Task input:

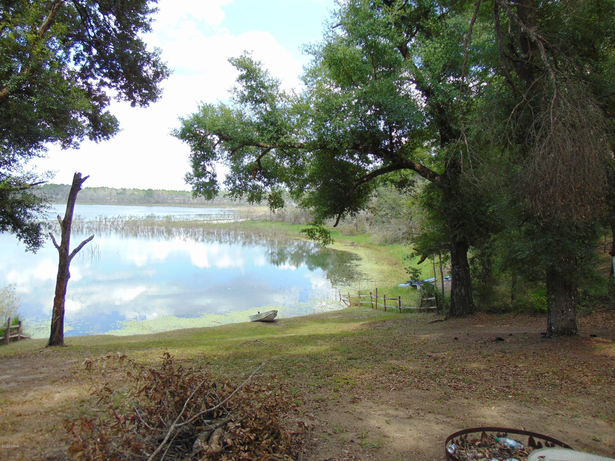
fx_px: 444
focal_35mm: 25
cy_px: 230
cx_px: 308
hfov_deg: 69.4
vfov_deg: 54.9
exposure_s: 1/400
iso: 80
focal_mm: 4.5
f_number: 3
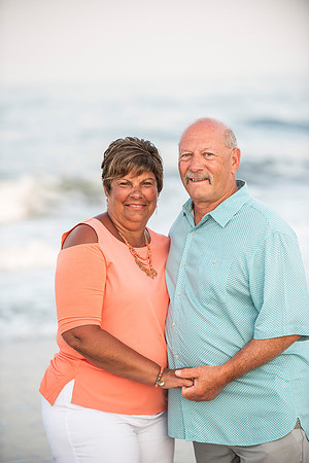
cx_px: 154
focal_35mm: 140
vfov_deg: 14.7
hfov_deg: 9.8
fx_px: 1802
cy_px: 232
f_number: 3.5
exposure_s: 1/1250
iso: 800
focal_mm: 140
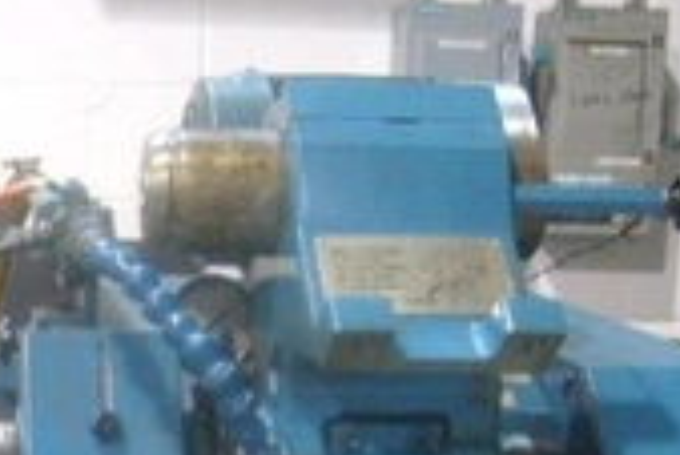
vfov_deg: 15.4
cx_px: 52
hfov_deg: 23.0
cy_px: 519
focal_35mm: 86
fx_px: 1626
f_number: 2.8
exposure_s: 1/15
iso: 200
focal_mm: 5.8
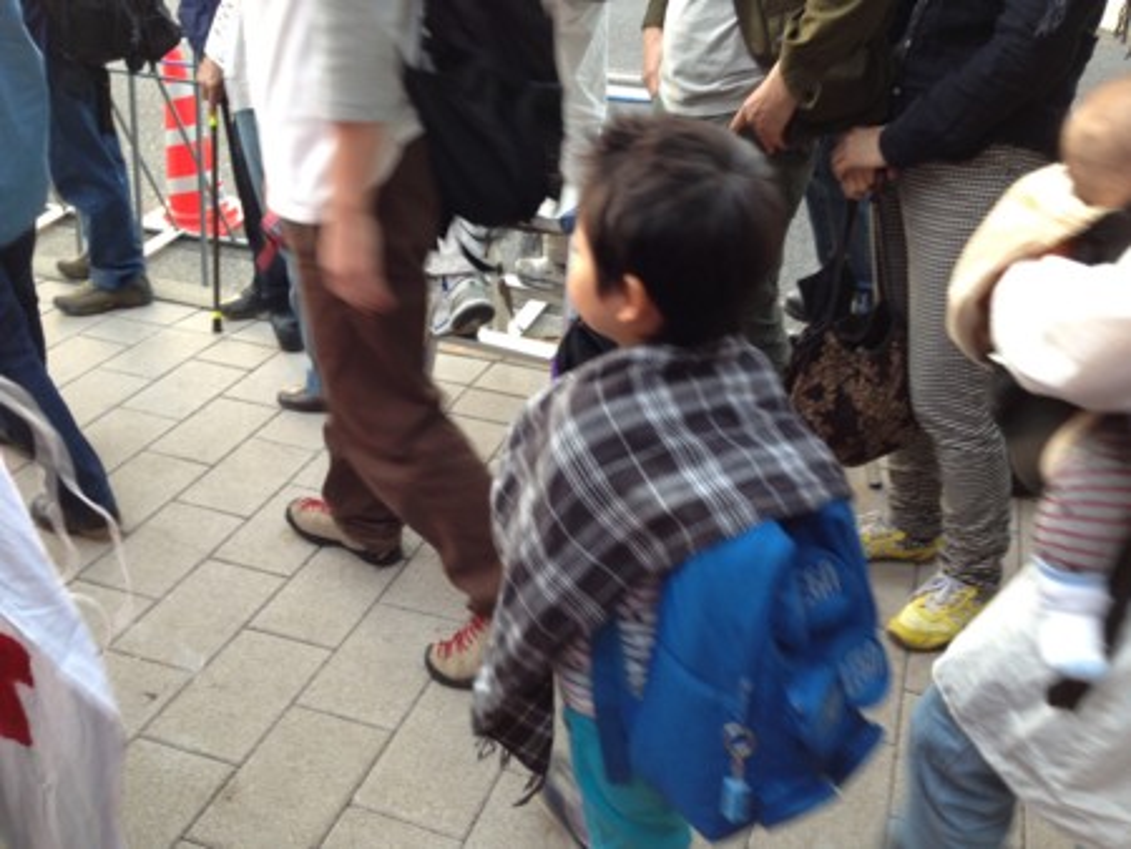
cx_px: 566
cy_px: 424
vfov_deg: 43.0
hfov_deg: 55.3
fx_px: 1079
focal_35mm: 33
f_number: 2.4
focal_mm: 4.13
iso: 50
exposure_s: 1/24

Exercise brief:
Word for word, return the entries above, but without any pictures.

Answer box:
fx_px: 444
focal_35mm: 25
cy_px: 230
cx_px: 308
hfov_deg: 69.4
vfov_deg: 54.9
exposure_s: 1/400
iso: 80
focal_mm: 4.5
f_number: 3
cx_px: 154
focal_35mm: 140
vfov_deg: 14.7
hfov_deg: 9.8
fx_px: 1802
cy_px: 232
f_number: 3.5
exposure_s: 1/1250
iso: 800
focal_mm: 140
vfov_deg: 15.4
cx_px: 52
hfov_deg: 23.0
cy_px: 519
focal_35mm: 86
fx_px: 1626
f_number: 2.8
exposure_s: 1/15
iso: 200
focal_mm: 5.8
cx_px: 566
cy_px: 424
vfov_deg: 43.0
hfov_deg: 55.3
fx_px: 1079
focal_35mm: 33
f_number: 2.4
focal_mm: 4.13
iso: 50
exposure_s: 1/24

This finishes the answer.